Sangakkara stood unbowed through a windy, sandy day against a threatening Pakistan attack let down by their fielders, as Sri Lanka closed 16 runs short of making Pakistan bat again.
At 298 for five with the last recognised batting pair at the crease though, the Test is still Pakistan's to lose.
"I am not sure what it is but ever since I scored a double when I played against them in the Asian Test championship [in 2002], since then I'm not sure what the reason is, but maybe I read their bowlers better," Sangakkara said.
"It would've been nice if I got it in the first innings but it was a tough fight and one of my better hundreds."
There was some luck. He was almost out on 50, only for replays to show Younis Khan's attempted catch at slip may have touched the grass first.
Another escape came on 56, Younis again putting down a tough chance.
But, otherwise, it was pure Sangakkara, occasional cover drives on one knee, many cuts through point and mostly solid defence.
It had to be, because Pakistan's bowlers - unlike their fielders, who dropped six chances through the day - brought persistent threat, none more so than Junaid Khan, who saw two chances missed off his bowling.
"They bowled exceptionally well," Sangakkara said.
"They used the new ball well. The spinners came on and they continued to keep the pressure on.
"It's a new attack, they've got two seniors in [Saeed] Ajmal and [Umar] Gul but it's heartening to see two young bowlers come in and Junaid used his angles and pace variations well."
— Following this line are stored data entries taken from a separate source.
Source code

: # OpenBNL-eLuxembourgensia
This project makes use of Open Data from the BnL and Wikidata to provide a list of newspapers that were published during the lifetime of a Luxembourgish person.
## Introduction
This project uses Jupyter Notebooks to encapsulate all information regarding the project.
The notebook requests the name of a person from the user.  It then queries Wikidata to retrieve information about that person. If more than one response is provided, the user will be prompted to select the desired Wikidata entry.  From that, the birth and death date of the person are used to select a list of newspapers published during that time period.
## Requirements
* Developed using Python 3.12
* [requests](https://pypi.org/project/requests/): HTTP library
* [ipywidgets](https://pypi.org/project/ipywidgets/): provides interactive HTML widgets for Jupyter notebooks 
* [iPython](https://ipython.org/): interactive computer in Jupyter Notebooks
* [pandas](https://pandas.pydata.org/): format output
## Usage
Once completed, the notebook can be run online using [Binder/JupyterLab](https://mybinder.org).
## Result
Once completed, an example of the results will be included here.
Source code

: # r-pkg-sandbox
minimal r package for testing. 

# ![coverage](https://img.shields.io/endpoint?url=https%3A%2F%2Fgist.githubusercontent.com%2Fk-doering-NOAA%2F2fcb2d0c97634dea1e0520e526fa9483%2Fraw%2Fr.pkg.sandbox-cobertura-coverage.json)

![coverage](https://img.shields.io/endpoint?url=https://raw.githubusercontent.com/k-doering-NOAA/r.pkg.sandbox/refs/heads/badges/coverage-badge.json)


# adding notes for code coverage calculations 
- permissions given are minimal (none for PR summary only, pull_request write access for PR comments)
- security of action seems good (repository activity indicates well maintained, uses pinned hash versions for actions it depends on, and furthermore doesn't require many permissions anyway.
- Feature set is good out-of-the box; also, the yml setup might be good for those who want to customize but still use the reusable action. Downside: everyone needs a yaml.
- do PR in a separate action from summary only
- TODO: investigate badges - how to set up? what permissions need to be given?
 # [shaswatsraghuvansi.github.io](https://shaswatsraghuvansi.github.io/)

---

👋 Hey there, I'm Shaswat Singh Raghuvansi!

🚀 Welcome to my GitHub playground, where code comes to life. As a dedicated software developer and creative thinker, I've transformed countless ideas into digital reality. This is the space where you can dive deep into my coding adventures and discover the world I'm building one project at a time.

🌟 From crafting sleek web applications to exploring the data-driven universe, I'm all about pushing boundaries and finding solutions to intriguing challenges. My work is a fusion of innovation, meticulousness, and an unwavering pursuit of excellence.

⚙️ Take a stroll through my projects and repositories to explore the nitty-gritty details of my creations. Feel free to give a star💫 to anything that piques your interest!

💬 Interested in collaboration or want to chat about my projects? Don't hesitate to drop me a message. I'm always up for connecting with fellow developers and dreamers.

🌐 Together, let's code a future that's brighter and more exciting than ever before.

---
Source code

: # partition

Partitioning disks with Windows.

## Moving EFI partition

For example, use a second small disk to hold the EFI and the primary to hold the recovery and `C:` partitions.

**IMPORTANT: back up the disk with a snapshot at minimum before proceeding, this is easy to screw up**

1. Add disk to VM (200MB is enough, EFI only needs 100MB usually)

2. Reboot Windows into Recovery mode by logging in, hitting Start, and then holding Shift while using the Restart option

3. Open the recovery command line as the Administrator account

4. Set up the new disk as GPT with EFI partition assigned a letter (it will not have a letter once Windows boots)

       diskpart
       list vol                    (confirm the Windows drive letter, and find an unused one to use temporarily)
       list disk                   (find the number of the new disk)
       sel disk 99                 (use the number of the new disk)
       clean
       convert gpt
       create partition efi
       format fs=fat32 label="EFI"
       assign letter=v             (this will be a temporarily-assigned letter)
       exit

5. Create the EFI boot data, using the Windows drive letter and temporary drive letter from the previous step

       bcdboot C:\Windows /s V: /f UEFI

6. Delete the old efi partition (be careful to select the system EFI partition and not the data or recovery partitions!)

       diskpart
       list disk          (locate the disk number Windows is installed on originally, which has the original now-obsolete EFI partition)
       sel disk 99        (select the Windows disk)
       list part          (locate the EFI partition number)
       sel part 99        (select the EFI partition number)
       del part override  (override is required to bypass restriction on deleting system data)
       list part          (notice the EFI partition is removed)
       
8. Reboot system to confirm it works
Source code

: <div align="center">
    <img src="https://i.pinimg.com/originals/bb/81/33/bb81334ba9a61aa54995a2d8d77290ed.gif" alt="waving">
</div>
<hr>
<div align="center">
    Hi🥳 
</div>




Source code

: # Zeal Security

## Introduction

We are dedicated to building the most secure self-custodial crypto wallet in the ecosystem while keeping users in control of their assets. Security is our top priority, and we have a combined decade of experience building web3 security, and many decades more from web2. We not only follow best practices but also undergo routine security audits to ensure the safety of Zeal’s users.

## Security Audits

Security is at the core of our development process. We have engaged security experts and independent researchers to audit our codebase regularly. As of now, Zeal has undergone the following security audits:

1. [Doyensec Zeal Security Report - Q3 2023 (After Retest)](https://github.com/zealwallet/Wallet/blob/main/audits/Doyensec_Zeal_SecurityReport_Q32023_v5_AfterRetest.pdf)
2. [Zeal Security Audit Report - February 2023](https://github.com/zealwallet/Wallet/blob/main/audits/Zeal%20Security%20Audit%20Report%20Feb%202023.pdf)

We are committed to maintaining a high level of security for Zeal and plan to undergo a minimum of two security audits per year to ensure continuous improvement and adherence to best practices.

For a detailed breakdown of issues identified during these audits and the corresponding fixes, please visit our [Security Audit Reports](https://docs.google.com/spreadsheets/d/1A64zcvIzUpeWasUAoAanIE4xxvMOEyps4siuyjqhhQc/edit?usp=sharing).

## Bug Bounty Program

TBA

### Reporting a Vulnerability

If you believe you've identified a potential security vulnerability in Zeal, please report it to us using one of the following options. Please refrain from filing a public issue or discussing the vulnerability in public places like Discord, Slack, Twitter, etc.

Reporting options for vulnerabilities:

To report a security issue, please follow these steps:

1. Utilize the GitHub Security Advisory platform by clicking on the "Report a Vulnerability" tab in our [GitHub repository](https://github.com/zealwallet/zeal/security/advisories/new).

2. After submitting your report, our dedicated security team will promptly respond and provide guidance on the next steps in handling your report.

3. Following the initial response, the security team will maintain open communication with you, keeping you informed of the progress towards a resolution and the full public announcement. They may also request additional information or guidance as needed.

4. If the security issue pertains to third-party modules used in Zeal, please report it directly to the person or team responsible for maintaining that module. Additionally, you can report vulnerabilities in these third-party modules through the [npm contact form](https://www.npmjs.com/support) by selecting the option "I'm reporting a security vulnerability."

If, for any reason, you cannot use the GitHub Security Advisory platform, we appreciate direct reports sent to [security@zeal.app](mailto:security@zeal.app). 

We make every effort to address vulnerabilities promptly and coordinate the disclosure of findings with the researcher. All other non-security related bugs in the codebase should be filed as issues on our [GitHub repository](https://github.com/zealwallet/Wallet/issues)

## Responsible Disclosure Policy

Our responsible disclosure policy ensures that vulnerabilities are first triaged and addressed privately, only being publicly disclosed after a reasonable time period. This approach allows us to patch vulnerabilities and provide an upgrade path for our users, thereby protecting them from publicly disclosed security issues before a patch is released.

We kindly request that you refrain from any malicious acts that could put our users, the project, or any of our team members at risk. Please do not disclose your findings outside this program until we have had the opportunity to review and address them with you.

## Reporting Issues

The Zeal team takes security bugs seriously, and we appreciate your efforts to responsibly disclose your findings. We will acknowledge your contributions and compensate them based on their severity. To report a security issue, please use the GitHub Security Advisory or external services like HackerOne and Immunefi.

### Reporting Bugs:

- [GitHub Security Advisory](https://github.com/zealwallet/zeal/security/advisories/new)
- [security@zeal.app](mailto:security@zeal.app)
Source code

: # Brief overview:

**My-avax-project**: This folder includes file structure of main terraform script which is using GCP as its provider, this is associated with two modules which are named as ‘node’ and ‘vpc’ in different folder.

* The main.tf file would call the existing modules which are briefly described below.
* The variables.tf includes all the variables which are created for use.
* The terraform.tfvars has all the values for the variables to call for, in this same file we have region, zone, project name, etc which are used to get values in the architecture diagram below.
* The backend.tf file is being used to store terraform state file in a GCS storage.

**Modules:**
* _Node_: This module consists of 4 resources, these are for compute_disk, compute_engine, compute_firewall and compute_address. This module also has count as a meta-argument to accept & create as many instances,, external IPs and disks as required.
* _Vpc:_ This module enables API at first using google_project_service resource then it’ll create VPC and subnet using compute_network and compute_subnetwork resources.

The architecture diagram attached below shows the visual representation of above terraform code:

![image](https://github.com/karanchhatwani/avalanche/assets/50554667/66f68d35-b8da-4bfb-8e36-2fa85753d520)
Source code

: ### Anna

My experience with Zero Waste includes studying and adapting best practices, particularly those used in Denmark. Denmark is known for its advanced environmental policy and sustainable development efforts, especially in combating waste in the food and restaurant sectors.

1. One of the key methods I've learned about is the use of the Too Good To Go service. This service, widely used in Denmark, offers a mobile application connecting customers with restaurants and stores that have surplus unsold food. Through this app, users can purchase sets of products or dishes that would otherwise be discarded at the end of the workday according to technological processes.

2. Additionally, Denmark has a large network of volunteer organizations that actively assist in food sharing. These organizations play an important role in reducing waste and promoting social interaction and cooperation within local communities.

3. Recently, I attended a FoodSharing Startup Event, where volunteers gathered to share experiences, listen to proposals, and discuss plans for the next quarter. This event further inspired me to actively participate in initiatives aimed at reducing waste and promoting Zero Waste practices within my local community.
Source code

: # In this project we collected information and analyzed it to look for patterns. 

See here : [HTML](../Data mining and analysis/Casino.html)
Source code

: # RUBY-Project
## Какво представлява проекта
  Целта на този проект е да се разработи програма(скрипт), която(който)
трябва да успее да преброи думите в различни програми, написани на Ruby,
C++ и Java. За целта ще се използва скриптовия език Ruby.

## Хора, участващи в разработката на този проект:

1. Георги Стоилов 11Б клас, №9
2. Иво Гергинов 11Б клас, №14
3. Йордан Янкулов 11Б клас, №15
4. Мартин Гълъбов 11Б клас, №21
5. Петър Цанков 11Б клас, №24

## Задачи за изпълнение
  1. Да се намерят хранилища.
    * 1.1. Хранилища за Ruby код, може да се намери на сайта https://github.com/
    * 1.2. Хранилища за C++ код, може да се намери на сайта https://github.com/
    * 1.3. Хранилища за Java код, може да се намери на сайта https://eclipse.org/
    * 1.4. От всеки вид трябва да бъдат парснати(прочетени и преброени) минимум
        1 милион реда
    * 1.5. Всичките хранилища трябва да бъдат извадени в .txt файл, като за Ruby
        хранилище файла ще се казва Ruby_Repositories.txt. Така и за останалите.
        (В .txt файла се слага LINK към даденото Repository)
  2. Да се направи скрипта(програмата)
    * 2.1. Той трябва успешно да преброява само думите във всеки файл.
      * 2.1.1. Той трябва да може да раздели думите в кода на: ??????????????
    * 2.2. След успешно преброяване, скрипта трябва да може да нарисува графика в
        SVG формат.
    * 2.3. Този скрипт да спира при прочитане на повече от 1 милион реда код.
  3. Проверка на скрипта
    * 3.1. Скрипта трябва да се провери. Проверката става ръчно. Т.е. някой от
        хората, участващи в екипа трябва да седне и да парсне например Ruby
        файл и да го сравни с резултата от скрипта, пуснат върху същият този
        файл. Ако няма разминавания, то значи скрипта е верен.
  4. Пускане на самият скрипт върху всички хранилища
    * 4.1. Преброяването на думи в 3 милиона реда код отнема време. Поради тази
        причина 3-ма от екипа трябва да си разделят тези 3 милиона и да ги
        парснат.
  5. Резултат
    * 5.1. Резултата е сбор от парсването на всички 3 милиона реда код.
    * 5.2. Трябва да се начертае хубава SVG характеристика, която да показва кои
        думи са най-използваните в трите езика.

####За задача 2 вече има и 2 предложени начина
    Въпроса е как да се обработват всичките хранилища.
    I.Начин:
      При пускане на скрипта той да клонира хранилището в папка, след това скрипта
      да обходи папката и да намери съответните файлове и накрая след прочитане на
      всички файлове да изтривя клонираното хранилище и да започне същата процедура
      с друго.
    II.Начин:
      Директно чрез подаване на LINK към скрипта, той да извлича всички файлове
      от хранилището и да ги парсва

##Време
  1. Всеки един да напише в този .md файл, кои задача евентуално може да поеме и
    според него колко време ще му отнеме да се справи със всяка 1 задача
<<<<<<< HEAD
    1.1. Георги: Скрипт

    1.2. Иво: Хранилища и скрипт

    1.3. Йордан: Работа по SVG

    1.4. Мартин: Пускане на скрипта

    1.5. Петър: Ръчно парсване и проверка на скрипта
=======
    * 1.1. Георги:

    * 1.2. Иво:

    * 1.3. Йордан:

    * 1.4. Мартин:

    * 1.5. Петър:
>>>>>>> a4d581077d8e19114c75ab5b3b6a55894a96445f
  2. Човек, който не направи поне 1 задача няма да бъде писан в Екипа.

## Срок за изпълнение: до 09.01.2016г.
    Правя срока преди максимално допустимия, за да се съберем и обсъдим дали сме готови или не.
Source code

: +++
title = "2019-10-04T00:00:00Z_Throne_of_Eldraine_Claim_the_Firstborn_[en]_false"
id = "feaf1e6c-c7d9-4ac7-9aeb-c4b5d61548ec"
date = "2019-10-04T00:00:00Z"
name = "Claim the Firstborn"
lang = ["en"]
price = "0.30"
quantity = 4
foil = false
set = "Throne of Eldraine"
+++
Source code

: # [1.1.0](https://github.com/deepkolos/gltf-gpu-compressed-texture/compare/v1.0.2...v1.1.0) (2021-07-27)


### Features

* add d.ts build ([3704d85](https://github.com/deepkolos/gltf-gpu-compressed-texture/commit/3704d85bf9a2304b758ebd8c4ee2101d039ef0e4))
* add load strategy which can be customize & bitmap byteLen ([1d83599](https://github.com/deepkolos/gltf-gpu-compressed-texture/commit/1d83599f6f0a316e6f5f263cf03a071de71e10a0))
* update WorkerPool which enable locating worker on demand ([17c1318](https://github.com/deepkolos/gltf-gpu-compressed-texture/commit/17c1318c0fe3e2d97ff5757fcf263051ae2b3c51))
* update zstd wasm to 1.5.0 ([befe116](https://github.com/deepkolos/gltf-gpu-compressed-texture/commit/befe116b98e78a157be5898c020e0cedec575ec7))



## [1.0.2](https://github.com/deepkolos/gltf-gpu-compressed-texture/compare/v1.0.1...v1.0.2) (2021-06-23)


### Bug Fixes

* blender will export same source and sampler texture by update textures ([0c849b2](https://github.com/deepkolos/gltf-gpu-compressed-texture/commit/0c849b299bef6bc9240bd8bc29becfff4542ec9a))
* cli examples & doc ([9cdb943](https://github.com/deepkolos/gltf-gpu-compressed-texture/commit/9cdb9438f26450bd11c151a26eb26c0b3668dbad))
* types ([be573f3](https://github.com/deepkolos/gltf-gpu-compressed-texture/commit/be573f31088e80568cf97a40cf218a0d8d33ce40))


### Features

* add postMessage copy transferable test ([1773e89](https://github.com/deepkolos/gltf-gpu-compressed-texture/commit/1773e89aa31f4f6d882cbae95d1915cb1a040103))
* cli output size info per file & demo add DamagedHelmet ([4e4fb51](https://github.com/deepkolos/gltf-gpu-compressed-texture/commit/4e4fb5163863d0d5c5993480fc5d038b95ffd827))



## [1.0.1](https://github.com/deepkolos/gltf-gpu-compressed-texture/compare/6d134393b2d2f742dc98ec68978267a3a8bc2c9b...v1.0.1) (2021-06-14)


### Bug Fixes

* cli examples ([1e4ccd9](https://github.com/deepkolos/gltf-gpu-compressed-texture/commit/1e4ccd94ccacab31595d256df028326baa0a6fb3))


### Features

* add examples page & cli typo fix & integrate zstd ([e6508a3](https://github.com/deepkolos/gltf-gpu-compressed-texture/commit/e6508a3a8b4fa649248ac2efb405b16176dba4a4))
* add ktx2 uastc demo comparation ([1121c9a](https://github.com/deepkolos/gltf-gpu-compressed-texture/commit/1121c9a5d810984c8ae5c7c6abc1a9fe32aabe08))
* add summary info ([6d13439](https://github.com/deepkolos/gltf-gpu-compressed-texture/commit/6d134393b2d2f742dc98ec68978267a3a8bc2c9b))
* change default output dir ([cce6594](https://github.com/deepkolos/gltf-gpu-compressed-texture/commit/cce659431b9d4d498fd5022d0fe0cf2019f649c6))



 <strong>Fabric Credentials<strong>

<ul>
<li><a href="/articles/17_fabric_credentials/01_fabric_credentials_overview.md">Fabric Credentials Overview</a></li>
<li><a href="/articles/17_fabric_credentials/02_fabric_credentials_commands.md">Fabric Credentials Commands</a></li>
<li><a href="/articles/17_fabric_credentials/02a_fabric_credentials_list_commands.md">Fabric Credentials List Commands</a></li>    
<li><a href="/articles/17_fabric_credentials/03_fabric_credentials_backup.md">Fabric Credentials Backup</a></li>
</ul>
Gul said the conditions were difficult still for fast bowlers, but the team were confident they could win their first Test against Sri Lanka since 2006 on Saturday.
"It's a slow wicket and the ball is stopping, so there are only chances when you have a new ball," said Gul.
"Spinners have a good chance and its not easy to score against them. We dropped a few catches. We had a few bad sessions but we are still very confident.
"This is the last batting pair so we will try to get them early."
Talk by the end of a well-attended day had switched to how much Pakistan might have to chase now to win, a clear indication of how well Sri Lanka have fought.
Cautiously, Sangakkara said a target of 100-150 would put the pressure on Pakistan.
He said: "There is still a lot of work left and, if we can get the first session through, we can put some pressure on Pakistan."